Project 2

Select a network data set from the following list or from somewhere else (sources, your own network) or the k-th time slice from Reuters terror news where k is your number from the students' list. The selected network should have at least 500 labeled nodes. To prevent duplication, send a reservation to my e-mail.

If the selected network is not in Pajek's format you need first to convert it (example).

For the selected network, using Pajek:

  1. determine basic network characteristics (directed/undirected, loops, multiple links; weights?; the number of nodes, number of links, number of components; largest degree, diameter, acyclic?, bow-tie composition for directed, …).
  2. draw the degree (in directed also indegree and outdegree) distribution.

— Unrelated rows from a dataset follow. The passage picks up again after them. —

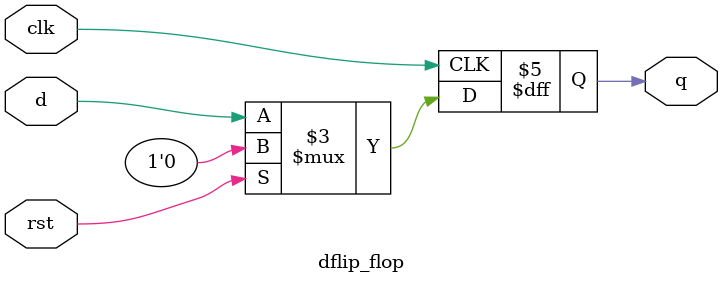
<source format=v>
module dflip_flop(
    input           clk,
    input           rst,
    input           d,
    output reg      q
);

// TODO: Implementasi logika D 
//flip-flop di sini
 always @(posedge clk) begin
	if (rst) begin
		q <= 0;
	end else begin
		q <= d;
		end
 end
endmodule
</source>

List the top 20 nodes of the largest (in/out) degree.
  3. in a directed network:
    1. number of strong components; if many, their size distribution;
    2. condensation; depth of condensation
  4. in an undirected network the largest (weak) component / in a directed network extract the largest strong component. For it compute the standard importance measures (degree, betweenness, closeness, corrected clustering coefficient; and in a directed network also hubs and authorities). For each measure determine the top 20 nodes.
  5. determine the cores in your network. Extract and draw the largest core with at most 100 nodes.
  6. determine some interesting link islands of your network, draw and comment on them. If your network is not weighted select some measure of the importance of links (hints) and compute the weights. Interpret the results.

Write a report. Attach also a ZIP with your network data.